We've also had a bit of an economic turn-down recently too - but of course during such times people will always choose music over food won't they? ;)
The music distribution system is headed for a collapse - with the publishing companies and the industry associations losing out. Problem is that they don't want to lose their profit and influence so are fighting hard to lobby the governments to keep them around. This is what we have to fight. The continuation of an inefficient distribution system in the face of a complete paradigm change and disruptive technologies. It is the job of government to do what the population as a whole needs done in order to survive economically (and other ways but...) and if this means allowing one particular segment of an old industry to founder (the publishers) to the benefit of another segment (the artists) while keeping the general population from being all put in jail or saddled with onerous civil penalties for doing what "everyone is doing" then so be it - that's what we pay them the big bucks for.
There is no guarantee to any business that they will survive doing the sam
Been there, done that, paid for the T-shirt
and didn't get it
It's not shocking at all that you're 16.
Those of us who were ACTUALLY AROUND in the 70s know what the parent post was talking about. You're just deciding the 70s had more gold, because it's 2003 and you can look back on it and name all the good bands. Meanwhile, there were tons of top ten, disco-pop bullshit acts.

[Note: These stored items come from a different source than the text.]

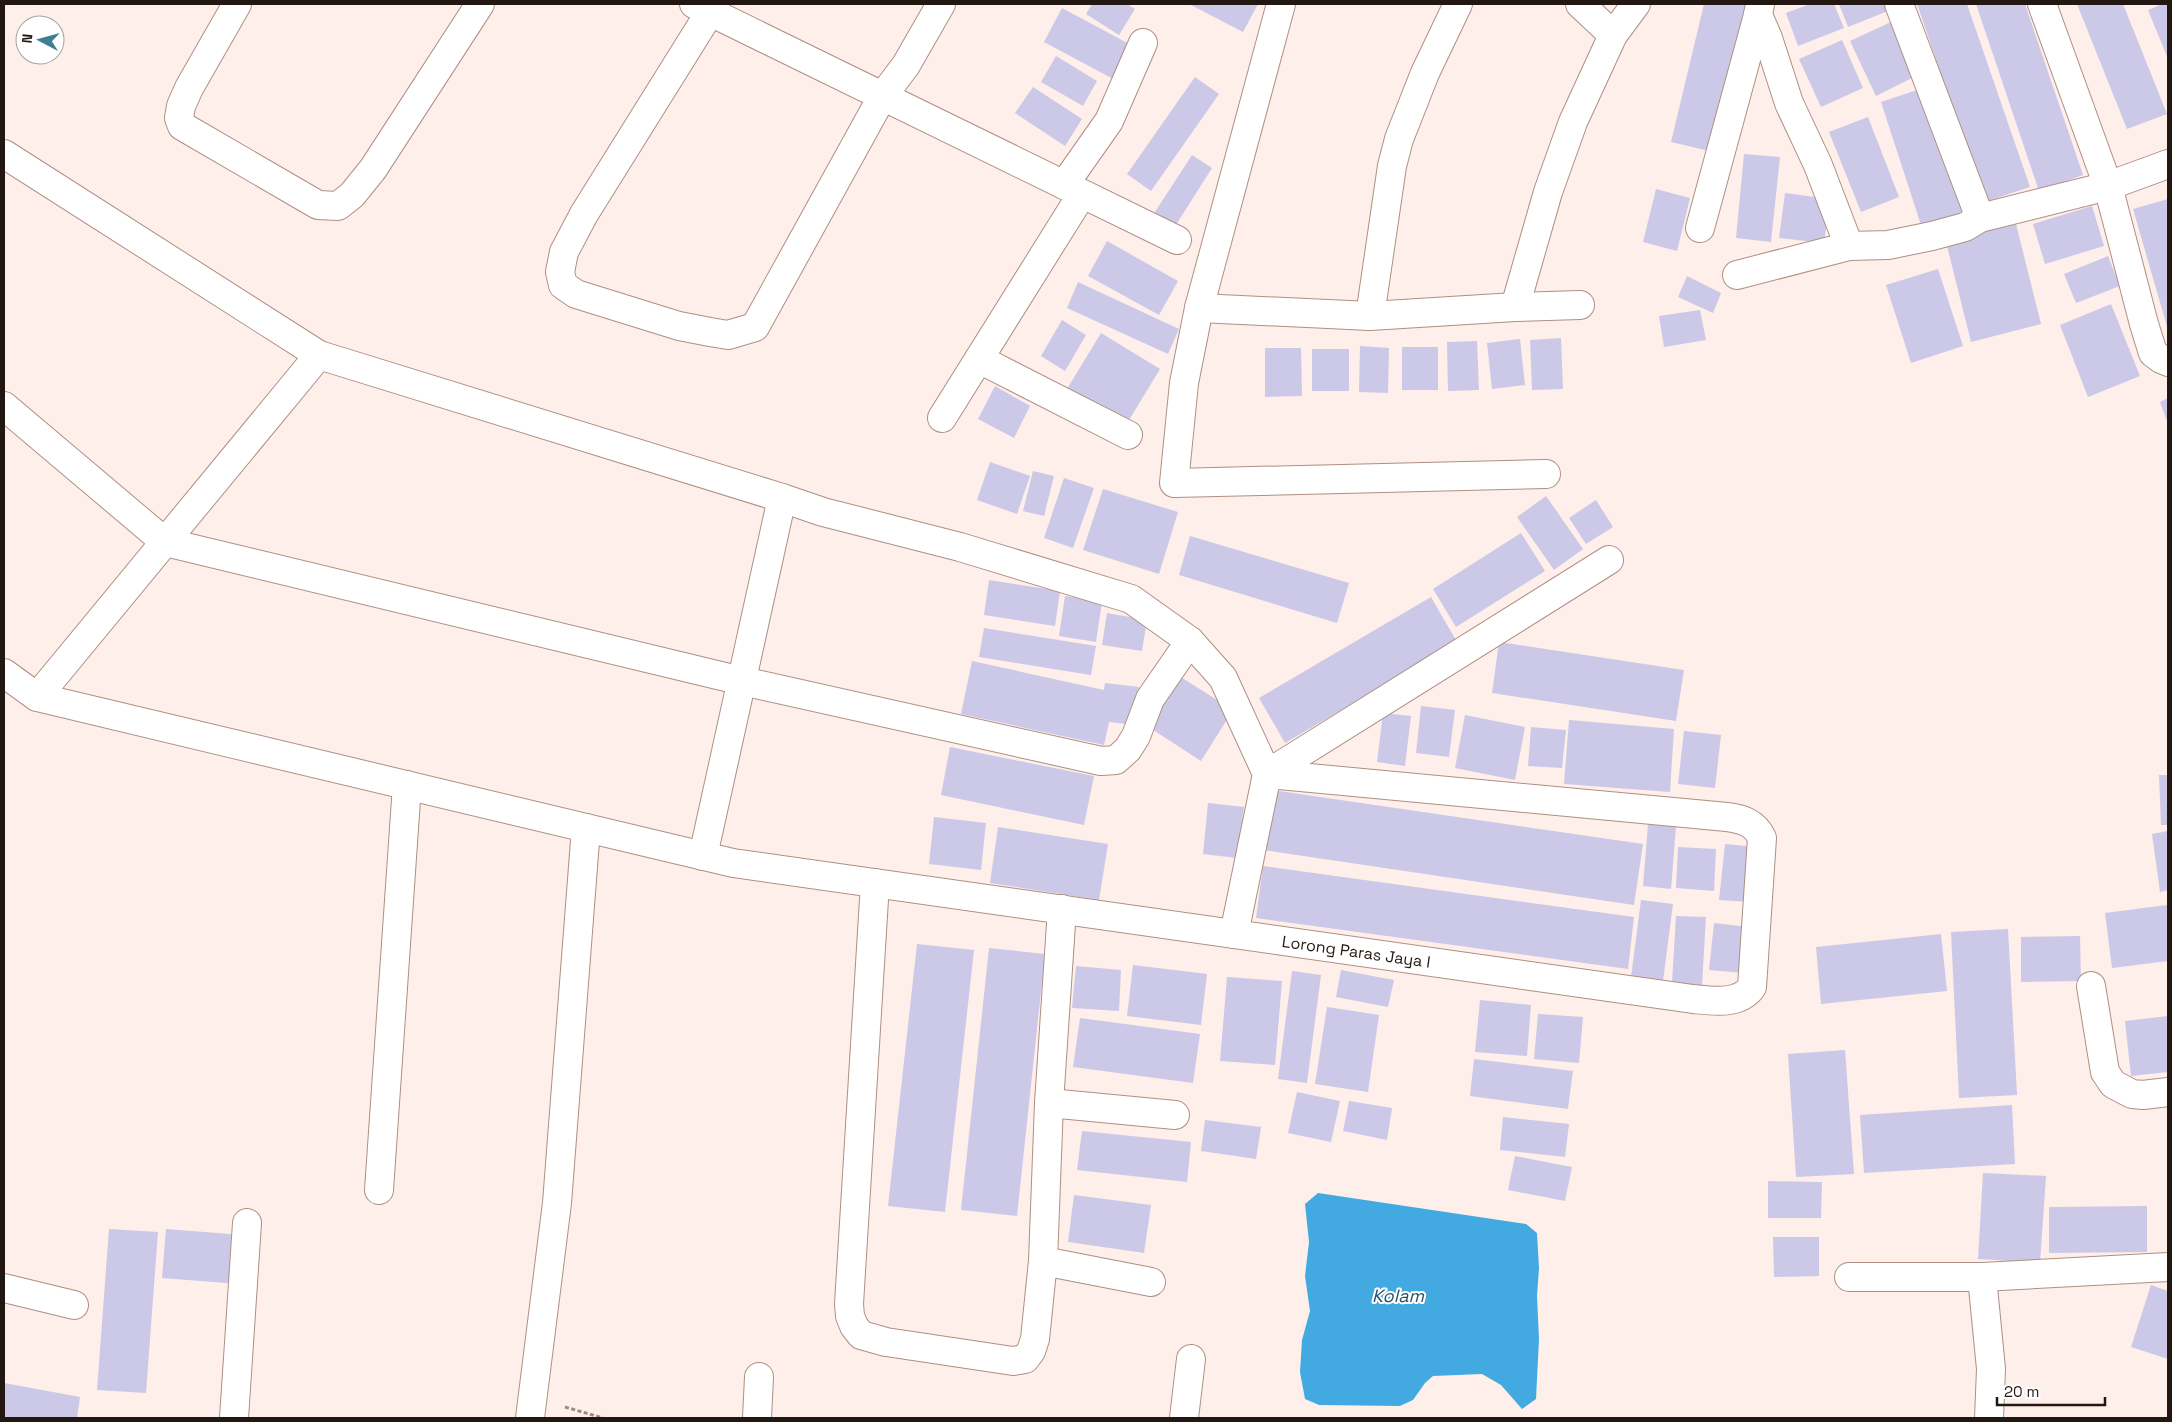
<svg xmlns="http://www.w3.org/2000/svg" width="2172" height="1422" font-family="'Space Grotesk',sans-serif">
  <rect width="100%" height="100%" fill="#feefea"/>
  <polygon fill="#42aae0" points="1318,1193 1526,1224 1537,1233 1539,1268 1537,1296 1539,1339 1536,1399 1522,1409 1501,1385 1482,1374 1433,1376 1425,1383 1413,1400 1400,1406 1319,1405 1305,1399 1300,1372 1302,1340 1310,1311 1305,1276 1309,1242 1305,1204"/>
  <g fill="#ccc8e8">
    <polygon points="1092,4 1127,4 1135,9 1119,35 1086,14"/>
    <polygon points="1189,4 1258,4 1243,32"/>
    <polygon points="1704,4 1754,4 1718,153 1671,142"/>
    <polygon points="1810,4 1834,4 1844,28 1798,46 1786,13"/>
    <polygon points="1839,4 1885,4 1888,11 1848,27"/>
    <polygon points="1917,4 1967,4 2030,187 1985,202"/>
    <polygon points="1976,4 2025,4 2083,175 2039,191"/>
    <polygon points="2077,4 2123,4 2167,114 2127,129"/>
    <polygon points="2162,4 2168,4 2168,59 2148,10"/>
    <polygon points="1062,8 1133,46 1115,80 1044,42"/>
    <polygon points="1893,21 1918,75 1876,96 1850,41"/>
    <polygon points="1842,40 1863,88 1821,107 1799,59"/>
    <polygon points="1056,56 1097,81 1083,106 1041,82"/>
    <polygon points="1195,77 1219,94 1151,191 1127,174"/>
    <polygon points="1033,87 1082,119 1065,146 1015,113"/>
    <polygon points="1926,87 1967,213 1922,228 1881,102"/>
    <polygon points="1868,117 1899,197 1861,212 1829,132"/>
    <polygon points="1744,154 1780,157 1771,242 1736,238"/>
    <polygon points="1192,155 1212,168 1174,228 1153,215"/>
    <polygon points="1656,189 1690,198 1677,251 1643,242"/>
    <polygon points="1785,193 1830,199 1824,243 1779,238"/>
    <polygon points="2168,199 2168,330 2133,209"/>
    <polygon points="2092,206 2104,246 2045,264 2033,224"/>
    <polygon points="2016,224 2041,324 1971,342 1946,242"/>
    <polygon points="1107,241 1178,281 1159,315 1088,276"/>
    <polygon points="2108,256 2120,286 2076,303 2064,274"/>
    <polygon points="1938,269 1963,346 1911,363 1886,285"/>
    <polygon points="1687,276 1721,293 1713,313 1678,297"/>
    <polygon points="1078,282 1179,329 1168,354 1067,308"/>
    <polygon points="2111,304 2140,376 2088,397 2060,325"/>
    <polygon points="1700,310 1706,340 1664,347 1659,316"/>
    <polygon points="1062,320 1086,335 1065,371 1041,356"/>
    <polygon points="1101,333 1160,369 1126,425 1067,389"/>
    <polygon points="1561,338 1563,389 1532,390 1530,340"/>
    <polygon points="1520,339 1525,385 1492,389 1487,343"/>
    <polygon points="1477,341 1479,390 1448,391 1447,342"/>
    <polygon points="1360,346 1389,348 1388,393 1359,392"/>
    <rect x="1402" y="347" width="36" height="43"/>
    <polygon points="1265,348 1301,348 1302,396 1265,397"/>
    <rect x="1312" y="349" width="37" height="42"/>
    <polygon points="995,386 1030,406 1014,438 978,419"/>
    <polygon points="2168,398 2168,424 2160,402"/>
    <polygon points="990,462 1030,476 1017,514 977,500"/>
    <polygon points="1033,471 1054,476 1044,516 1023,511"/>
    <polygon points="1064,478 1094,488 1073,548 1044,538"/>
    <polygon points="1103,489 1178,512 1159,574 1083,550"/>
    <polygon points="1546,496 1583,549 1554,570 1517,517"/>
    <polygon points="1596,500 1613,527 1586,544 1569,518"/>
    <polygon points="1521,533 1545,571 1456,627 1433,589"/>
    <polygon points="1190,536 1349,583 1337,623 1179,575"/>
    <polygon points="989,580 1060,591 1055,626 984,615"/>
    <polygon points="1065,596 1102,602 1096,642 1059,636"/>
    <polygon points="1431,597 1457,642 1285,743 1259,698"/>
    <polygon points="1107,613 1147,620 1142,651 1102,645"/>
    <polygon points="984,628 1096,646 1091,675 979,657"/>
    <polygon points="1499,642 1684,670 1676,721 1492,693"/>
    <polygon points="972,661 1104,690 1105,683 1139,687 1134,725 1109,722 1104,745 961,714"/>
    <polygon points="1176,674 1233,710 1201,761 1144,724"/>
    <polygon points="1421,706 1455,710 1449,757 1416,753"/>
    <polygon points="1383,713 1411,716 1405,766 1377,762"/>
    <polygon points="1465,715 1525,727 1515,780 1455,768"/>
    <polygon points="1569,720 1674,729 1670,792 1564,784"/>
    <polygon points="1531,727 1566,730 1562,768 1528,766"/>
    <polygon points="1684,731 1721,735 1715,788 1678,784"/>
    <polygon points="950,747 1094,776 1084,825 941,795"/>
    <polygon points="2159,775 2168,775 2168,825 2161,825"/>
    <polygon points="1272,790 1643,844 1634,905 1263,850"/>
    <polygon points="1208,803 1244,807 1237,858 1203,854"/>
    <polygon points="934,817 986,823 981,870 929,864"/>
    <polygon points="1648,824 1676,826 1671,889 1643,886"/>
    <polygon points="998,827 1108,844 1099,900 990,883"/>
    <polygon points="2168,831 2168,890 2160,892 2152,834"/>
    <polygon points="1725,844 1756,847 1750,902 1719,900"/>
    <polygon points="1678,847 1716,849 1714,891 1676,888"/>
    <polygon points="1263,866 1634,917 1628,969 1256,918"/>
    <polygon points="1641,900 1673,904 1663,981 1631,977"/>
    <polygon points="2167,905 2168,961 2112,968 2105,913"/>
    <polygon points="1676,916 1706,917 1702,985 1672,983"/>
    <polygon points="1714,923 1749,927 1744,973 1709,970"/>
    <polygon points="2008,929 2017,1095 1959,1098 1951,932"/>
    <polygon points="1941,934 1947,991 1821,1004 1816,947"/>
    <polygon points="2080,936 2081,981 2021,982 2021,937"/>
    <polygon points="917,944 974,950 945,1212 888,1206"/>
    <polygon points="989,948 1045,954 1017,1216 961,1210"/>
    <polygon points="1133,965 1207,974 1201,1025 1127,1016"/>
    <polygon points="1076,966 1121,970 1119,1011 1072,1008"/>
    <polygon points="1341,970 1394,980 1388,1007 1336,997"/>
    <polygon points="1292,971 1321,975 1307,1083 1278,1079"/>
    <polygon points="1227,977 1282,981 1275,1065 1220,1061"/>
    <polygon points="1480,1000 1531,1005 1527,1056 1475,1052"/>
    <polygon points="1327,1007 1379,1015 1368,1092 1315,1084"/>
    <polygon points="1538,1014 1583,1017 1579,1063 1534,1059"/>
    <polygon points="2168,1016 2168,1072 2131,1076 2125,1021"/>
    <polygon points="1080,1018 1200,1034 1193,1083 1073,1067"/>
    <polygon points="1845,1050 1854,1174 1796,1177 1788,1054"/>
    <polygon points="1474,1059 1573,1071 1568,1109 1470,1096"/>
    <polygon points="1297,1092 1340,1101 1331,1142 1288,1133"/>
    <polygon points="1349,1101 1392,1108 1387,1140 1343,1131"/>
    <polygon points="2012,1105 2015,1164 1864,1173 1860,1115"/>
    <polygon points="1503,1117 1569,1124 1565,1157 1500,1150"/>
    <polygon points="1205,1120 1261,1127 1256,1159 1201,1151"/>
    <polygon points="1082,1131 1191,1142 1187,1182 1077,1170"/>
    <polygon points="1515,1156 1572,1167 1565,1201 1508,1190"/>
    <polygon points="1983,1173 2046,1176 2040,1263 1978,1259"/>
    <polygon points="1768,1181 1822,1182 1821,1218 1768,1218"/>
    <polygon points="1074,1195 1151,1205 1144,1253 1068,1242"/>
    <polygon points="2147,1206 2147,1252 2049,1253 2049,1207"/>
    <polygon points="109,1229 158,1232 146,1393 97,1390"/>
    <polygon points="166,1229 243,1235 239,1284 162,1278"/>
    <polygon points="1773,1237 1819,1237 1819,1276 1774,1277"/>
    <polygon points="2151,1285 2168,1291 2168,1359 2131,1347"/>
    <polygon points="4,1383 80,1397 77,1418 4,1418"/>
  </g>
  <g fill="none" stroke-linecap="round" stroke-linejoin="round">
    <defs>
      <g id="minor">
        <polyline points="237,4 189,88 181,106 179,118 182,126 318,205 338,206 352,195 373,169 480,4"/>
        <polyline points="694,4 1177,240"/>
        <polyline points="715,4 584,214 564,252 560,272 563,285 576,294 679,326 710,332 728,335 755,327 882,97 906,65 941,4"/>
        <polyline points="1281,4 1199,308 1184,383 1174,483 1546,474"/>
        <polyline points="1580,4 1613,35"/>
        <polyline points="1760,4 1758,15 1768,38 1789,103 1818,165 1849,246"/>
        <polyline points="1899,4 1980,218 2108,186 2144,324 2153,353 2161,359 2168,362"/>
        <polyline points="2042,4 2108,186 2168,164"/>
        <polyline points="4,154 319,355"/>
        <polyline points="1064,185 1109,121 1143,43"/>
        <polyline points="1700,228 1758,15"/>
        <polyline points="1737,275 1849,246 1888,245 1932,236 1965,227 1980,218"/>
        <polyline points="1515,307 1548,192 1573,122 1613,35 1636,4"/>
        <polyline points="1199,308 1370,316 1392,166 1399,139 1425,73 1458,4"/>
        <polyline points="1370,316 1515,307 1580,305"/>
        <polyline points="979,359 1128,435"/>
        <polyline points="4,406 165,542 742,681 1101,761 1116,760 1128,749 1136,736 1150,699 1190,641"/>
        <polyline points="942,418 1082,194"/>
        <polyline points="4,673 37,697 319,355 782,498 823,512 960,547 1131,599 1190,641 1223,678 1267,774 1234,934"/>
        <path id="s1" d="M37 697 733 863 1693 999C1714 1001 1739 1005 1752 987L1762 838C1755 823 1743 819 1727 817L1267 774"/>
        <polyline points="1267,774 1609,560"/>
        <polyline points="703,856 782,498"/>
        <polyline points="875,883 849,1304 850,1316 854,1326 861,1335 886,1342 1013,1361 1025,1359 1031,1351 1035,1339 1043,1261 1151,1282"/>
        <polyline points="2091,986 2105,1072 2113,1084 2132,1094 2143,1095 2168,1092"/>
        <polyline points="1049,1103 1175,1115"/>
        <polyline points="379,1190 407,785"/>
        <polyline points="1043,1261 1049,1103 1062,909"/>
        <polyline points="1849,1277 1982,1277 1991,1369 1989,1418"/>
        <polyline points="1982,1277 2168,1267"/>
        <polyline points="4,1288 74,1305"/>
        <polyline points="234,1418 247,1223"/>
        <polyline points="530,1418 557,1203 586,828"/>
        <polyline points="757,1418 759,1377"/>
        <polyline points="1184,1418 1191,1359"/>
      </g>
    </defs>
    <use href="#minor" stroke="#af8f83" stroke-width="30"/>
    <polyline stroke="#9a8d88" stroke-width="3" stroke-dasharray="4 2.5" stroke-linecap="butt" points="565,1407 603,1418"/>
    <use href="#minor" stroke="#fff" stroke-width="28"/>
  </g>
  <g text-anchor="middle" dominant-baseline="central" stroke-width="4" stroke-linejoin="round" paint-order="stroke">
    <g font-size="16" fill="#231712" stroke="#fff">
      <text stroke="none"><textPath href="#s1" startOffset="1345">Lorong Paras Jaya I</textPath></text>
    </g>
    <g font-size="18" font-style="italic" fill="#28526a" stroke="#fff">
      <text x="1398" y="1295">Kolam</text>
    </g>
  </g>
  <rect width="2172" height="1422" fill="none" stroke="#231712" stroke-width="10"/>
  <g transform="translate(40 40) rotate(276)"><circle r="24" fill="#ffffff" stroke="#a7a2a0"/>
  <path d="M0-4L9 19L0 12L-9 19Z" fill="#3f7f93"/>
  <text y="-8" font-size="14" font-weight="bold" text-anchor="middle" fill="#231712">N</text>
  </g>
  <path d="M1997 1397v8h108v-8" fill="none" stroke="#231712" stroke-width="2.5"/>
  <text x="2004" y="1397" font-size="15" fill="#231712" stroke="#ffffff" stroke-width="4" paint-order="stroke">20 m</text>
</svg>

Today, we have bands that you list as bad which many people consider good--Green Day, Good Charlotte, not to mention everyone from The Strokes to Opeth to Metallica to Foo Fighters to A Perfect Circle to...well, hell, I'm just listing off certain bands I listen to. There is so much more. Maybe it's not the entire freaking music industry with tastes that are different, but just you instead?
If people didn't pirate the fuck out of every new album, maybe labels would be more willing to shell out money on the riskier acts. As it is, it's too expensive to expect a return on your investment when you know that if it turns out good enough, half of its sales will be robbed to convenient online piracy.
Sorry, kid, there's no justification.
"Sufferin' succotash."
I'm fine with copyright and them enforcing it. it's the levy that I disagree with. but it at least made sense under the assumption that people are free to download songs. although people are still legally allowed to download them, downloading is dependent upon there being someone uploading them, which is now being attacked.
now that they are active pursuing uploaders, demanding a levy seems even more ridiculous than before. imagine that they are successful and no one uploads any more and downloads stop, how can the levy be justified?
it would be like the government deciding that they should collect tax on sales of drugs while simultaneously prosecting the people selling the drugs.
you can't have your cake and eat it.
This fight has never been about music copying. They're scared shitless of losing the distribution and production channels
YES YES YES!!!!!!!!! 100% right, no room for argument, this is NEVER mentioned enough. It should be the first statement of every P2P argument: that P2P is the way around what IMHO is clearly an anti-trust issue.